Print the lines that run from the line with "of resolved bases." to the line with "- TracebackType.", keeping both end lines, exactly as they appear in the entries below, and nothing else.

Saved data entries
● ● ● ● ●

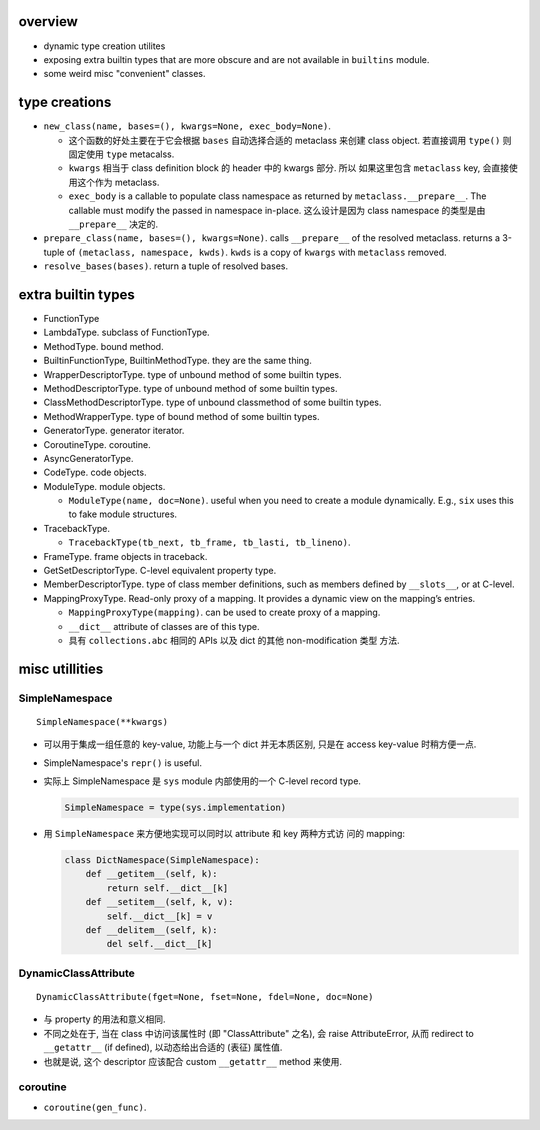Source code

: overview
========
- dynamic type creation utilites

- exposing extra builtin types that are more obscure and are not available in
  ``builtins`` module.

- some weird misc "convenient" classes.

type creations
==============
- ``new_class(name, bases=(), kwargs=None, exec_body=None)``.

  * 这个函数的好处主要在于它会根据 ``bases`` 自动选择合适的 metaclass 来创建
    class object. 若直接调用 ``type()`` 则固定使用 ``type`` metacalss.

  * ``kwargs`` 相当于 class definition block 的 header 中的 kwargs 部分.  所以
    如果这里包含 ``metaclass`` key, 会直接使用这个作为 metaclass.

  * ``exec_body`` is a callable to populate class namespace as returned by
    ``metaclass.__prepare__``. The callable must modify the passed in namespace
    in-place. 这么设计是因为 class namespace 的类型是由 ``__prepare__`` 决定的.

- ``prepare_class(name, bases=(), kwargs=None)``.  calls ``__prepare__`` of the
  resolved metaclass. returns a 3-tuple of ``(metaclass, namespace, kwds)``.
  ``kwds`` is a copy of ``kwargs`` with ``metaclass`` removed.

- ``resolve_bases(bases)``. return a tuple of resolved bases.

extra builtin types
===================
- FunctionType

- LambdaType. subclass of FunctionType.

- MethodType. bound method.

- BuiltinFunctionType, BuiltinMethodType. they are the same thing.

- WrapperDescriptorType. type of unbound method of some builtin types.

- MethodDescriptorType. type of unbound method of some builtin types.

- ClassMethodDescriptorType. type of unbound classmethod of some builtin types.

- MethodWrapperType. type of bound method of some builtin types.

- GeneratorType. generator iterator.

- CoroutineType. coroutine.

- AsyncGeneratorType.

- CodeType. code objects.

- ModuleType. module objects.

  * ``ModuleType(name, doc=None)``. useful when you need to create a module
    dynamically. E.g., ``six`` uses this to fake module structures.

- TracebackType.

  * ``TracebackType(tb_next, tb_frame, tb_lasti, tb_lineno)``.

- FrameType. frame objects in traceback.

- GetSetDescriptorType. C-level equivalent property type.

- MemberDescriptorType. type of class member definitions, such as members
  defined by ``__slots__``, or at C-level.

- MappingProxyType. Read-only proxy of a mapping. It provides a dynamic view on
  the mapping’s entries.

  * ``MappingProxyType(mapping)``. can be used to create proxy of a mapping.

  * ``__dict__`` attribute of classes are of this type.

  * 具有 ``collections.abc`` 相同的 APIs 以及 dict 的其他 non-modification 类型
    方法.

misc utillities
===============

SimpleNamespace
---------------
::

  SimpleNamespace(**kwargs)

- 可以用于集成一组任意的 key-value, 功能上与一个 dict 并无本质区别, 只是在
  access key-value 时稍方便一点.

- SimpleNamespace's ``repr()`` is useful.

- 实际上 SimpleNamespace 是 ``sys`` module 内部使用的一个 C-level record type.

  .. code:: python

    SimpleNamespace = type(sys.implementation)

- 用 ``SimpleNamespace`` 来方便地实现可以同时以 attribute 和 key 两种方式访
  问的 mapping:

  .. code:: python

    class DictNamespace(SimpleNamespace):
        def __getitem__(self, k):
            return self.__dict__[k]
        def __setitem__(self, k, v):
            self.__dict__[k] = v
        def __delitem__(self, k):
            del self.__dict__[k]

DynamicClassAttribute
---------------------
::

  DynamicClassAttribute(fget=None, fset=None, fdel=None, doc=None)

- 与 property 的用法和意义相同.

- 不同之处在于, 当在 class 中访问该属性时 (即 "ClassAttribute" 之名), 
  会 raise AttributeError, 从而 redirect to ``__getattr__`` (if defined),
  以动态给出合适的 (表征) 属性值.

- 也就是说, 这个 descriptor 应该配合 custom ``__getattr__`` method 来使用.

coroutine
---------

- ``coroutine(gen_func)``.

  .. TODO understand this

● ● ● ● ●

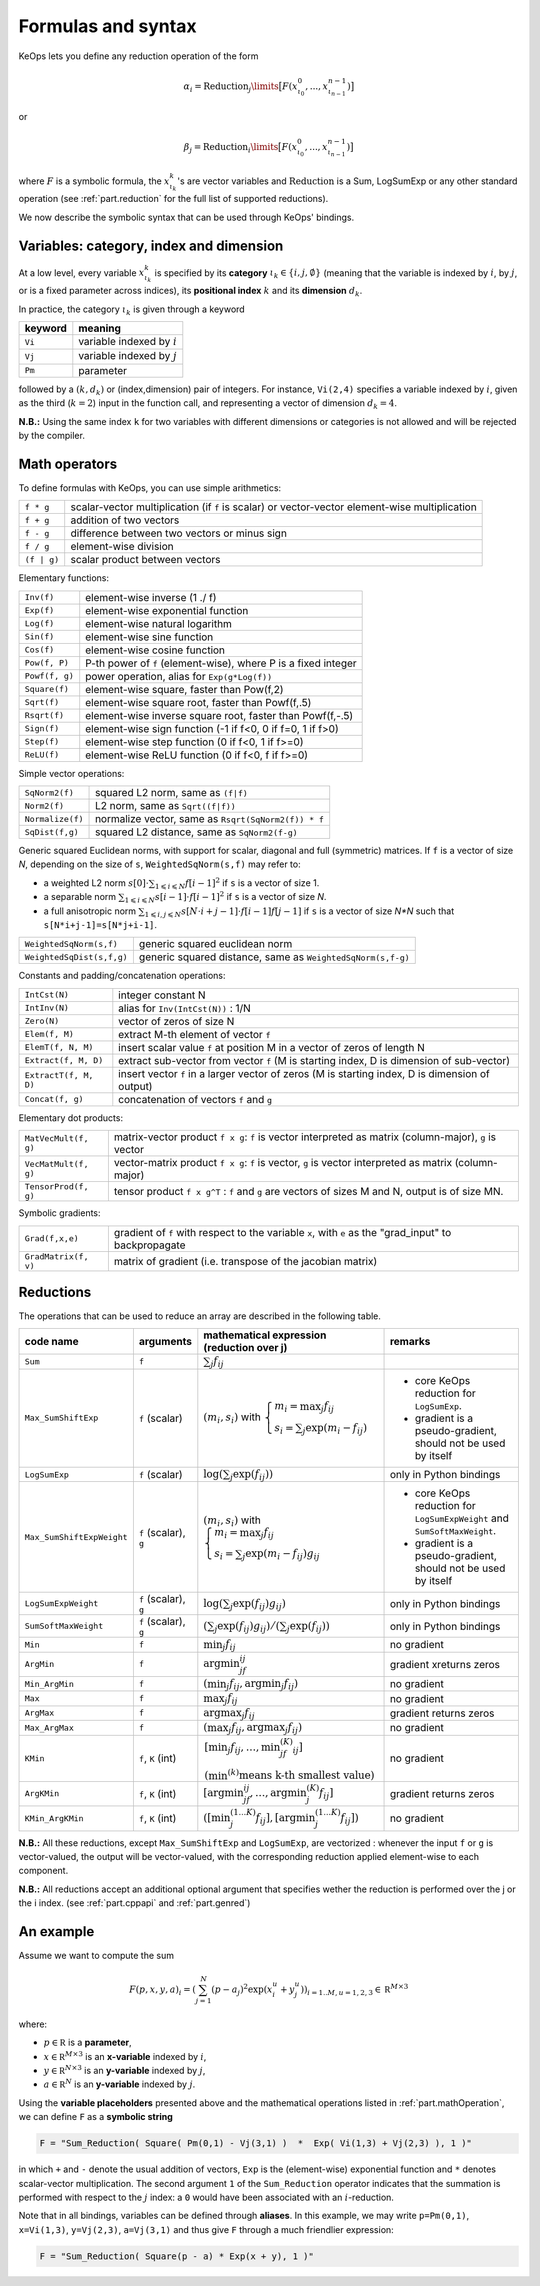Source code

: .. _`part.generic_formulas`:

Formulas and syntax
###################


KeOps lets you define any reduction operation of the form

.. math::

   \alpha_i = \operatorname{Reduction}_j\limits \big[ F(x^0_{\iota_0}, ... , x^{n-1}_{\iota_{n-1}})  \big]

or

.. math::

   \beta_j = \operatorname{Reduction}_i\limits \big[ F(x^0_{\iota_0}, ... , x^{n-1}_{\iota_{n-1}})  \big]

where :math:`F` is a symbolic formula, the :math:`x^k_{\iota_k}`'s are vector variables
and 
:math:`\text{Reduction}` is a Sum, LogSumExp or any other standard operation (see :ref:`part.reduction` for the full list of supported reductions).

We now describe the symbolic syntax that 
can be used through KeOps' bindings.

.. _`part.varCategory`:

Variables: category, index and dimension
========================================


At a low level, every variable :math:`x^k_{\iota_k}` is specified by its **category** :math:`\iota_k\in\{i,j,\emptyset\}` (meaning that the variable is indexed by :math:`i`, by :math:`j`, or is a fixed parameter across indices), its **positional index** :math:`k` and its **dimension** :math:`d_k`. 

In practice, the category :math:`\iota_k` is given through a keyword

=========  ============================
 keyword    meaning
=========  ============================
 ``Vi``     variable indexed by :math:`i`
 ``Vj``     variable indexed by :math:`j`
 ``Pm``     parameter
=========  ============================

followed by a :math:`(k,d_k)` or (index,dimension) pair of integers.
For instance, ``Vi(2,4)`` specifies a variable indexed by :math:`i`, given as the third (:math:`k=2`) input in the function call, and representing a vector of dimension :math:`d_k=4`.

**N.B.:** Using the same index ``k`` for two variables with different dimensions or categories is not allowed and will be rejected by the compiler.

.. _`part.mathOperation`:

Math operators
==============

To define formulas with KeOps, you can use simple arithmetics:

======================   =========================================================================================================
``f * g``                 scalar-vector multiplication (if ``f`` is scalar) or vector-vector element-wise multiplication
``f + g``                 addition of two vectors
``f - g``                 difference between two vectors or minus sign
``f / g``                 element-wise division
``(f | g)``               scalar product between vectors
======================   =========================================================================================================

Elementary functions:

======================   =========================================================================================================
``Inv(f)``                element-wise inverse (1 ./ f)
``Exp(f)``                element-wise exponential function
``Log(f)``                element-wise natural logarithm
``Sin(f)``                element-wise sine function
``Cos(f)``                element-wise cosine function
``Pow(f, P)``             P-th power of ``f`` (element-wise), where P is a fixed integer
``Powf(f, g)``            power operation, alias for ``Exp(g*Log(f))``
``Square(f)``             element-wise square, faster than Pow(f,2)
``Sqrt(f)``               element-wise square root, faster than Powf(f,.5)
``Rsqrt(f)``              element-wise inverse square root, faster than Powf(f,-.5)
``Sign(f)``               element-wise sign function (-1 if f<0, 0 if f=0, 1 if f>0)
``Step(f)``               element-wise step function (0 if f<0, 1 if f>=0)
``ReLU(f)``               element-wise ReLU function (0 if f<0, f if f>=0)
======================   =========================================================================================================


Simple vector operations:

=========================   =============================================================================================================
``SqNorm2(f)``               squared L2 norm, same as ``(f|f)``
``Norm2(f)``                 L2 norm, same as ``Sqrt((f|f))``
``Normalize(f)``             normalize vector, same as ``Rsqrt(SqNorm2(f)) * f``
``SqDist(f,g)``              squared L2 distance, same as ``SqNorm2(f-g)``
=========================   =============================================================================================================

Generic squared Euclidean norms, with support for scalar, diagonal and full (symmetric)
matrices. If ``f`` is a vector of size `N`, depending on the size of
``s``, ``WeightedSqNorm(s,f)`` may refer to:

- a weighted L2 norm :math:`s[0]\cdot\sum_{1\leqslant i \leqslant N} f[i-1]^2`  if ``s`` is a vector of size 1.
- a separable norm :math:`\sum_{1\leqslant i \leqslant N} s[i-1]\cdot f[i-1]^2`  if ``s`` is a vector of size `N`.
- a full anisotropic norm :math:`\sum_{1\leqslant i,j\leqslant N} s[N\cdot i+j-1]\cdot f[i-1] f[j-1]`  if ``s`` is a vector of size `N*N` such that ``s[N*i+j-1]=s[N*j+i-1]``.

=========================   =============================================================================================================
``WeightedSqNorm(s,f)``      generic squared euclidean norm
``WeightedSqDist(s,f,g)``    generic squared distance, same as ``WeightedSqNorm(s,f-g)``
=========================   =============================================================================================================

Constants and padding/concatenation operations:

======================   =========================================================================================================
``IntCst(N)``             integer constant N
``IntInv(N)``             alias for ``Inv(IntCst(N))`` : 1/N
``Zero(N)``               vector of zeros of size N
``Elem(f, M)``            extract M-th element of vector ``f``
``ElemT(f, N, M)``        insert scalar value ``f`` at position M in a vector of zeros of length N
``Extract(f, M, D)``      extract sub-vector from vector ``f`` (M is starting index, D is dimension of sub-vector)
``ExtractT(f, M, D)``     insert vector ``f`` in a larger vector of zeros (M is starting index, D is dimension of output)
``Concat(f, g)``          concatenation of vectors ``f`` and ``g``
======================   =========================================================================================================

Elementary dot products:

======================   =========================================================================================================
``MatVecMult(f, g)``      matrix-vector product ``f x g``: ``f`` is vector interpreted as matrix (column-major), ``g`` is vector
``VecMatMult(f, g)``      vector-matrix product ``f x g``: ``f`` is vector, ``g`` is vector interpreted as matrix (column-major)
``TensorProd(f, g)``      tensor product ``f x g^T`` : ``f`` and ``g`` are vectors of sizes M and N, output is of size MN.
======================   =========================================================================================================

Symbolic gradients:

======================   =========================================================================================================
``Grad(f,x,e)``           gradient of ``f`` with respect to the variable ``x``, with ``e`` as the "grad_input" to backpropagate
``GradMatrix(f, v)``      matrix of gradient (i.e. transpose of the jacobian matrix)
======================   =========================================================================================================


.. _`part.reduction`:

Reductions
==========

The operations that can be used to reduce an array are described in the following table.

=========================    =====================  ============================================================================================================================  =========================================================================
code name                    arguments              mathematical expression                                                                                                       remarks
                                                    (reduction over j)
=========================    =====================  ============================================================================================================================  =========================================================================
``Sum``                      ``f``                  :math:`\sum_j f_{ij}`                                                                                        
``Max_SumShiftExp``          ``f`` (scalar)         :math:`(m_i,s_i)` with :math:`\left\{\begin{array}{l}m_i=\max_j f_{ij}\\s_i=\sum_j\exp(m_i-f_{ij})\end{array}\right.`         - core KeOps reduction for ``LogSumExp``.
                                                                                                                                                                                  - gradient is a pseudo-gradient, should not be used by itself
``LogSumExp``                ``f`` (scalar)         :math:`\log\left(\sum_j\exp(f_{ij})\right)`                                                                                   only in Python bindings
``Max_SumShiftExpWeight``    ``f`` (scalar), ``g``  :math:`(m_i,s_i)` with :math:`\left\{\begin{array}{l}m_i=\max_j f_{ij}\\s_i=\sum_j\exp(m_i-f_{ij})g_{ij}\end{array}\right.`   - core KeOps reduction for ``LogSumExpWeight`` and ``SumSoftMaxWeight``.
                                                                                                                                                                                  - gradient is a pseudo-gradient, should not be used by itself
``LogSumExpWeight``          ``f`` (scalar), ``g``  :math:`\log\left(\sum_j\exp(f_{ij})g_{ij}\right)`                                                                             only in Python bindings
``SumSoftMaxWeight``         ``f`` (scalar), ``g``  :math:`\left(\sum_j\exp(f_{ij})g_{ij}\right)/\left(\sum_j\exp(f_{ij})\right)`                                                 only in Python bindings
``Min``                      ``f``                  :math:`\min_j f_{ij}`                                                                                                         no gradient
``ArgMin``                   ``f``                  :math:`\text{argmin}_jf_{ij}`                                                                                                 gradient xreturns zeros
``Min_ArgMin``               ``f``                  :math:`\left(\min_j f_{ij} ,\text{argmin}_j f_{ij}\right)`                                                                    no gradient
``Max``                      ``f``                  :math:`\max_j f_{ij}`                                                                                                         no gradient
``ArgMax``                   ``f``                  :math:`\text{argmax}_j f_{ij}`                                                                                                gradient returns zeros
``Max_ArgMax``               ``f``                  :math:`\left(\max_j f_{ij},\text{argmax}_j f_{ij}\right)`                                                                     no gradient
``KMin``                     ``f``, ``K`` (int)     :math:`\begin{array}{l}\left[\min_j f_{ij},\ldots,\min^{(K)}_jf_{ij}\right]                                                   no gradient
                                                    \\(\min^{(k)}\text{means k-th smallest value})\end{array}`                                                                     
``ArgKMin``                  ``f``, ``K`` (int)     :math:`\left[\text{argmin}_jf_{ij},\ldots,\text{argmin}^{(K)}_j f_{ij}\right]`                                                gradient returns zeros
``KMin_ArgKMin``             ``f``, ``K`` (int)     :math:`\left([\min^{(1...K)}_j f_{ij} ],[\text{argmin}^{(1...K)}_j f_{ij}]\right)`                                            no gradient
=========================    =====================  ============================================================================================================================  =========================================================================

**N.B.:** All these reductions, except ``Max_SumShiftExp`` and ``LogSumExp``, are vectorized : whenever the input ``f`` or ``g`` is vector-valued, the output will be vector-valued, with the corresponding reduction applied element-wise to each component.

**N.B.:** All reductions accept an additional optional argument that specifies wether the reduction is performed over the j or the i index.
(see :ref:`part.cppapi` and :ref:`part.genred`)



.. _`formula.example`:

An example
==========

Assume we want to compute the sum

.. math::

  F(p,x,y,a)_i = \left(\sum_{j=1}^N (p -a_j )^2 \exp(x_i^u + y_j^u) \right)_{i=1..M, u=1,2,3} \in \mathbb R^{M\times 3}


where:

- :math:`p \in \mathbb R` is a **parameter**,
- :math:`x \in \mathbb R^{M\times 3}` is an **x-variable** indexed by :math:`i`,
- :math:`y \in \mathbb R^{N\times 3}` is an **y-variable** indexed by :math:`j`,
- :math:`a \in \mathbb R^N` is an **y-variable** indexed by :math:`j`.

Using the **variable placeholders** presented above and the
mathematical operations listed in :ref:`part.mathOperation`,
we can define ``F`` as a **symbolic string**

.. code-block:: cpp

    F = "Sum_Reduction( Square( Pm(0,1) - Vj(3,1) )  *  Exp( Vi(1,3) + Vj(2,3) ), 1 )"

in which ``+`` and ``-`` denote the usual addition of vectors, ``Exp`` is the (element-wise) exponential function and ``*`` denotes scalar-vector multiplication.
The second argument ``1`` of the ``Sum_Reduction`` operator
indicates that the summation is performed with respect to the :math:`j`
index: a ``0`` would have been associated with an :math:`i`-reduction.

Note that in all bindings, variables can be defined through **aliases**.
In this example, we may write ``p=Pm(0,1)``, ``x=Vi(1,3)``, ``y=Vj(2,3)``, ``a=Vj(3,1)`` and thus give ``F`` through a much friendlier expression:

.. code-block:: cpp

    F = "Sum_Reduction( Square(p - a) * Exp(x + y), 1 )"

● ● ● ● ●

*Written solution*.
- ``resolve_bases(bases)``. return a tuple of resolved bases.

extra builtin types
===================
- FunctionType

- LambdaType. subclass of FunctionType.

- MethodType. bound method.

- BuiltinFunctionType, BuiltinMethodType. they are the same thing.

- WrapperDescriptorType. type of unbound method of some builtin types.

- MethodDescriptorType. type of unbound method of some builtin types.

- ClassMethodDescriptorType. type of unbound classmethod of some builtin types.

- MethodWrapperType. type of bound method of some builtin types.

- GeneratorType. generator iterator.

- CoroutineType. coroutine.

- AsyncGeneratorType.

- CodeType. code objects.

- ModuleType. module objects.

  * ``ModuleType(name, doc=None)``. useful when you need to create a module
    dynamically. E.g., ``six`` uses this to fake module structures.

- TracebackType.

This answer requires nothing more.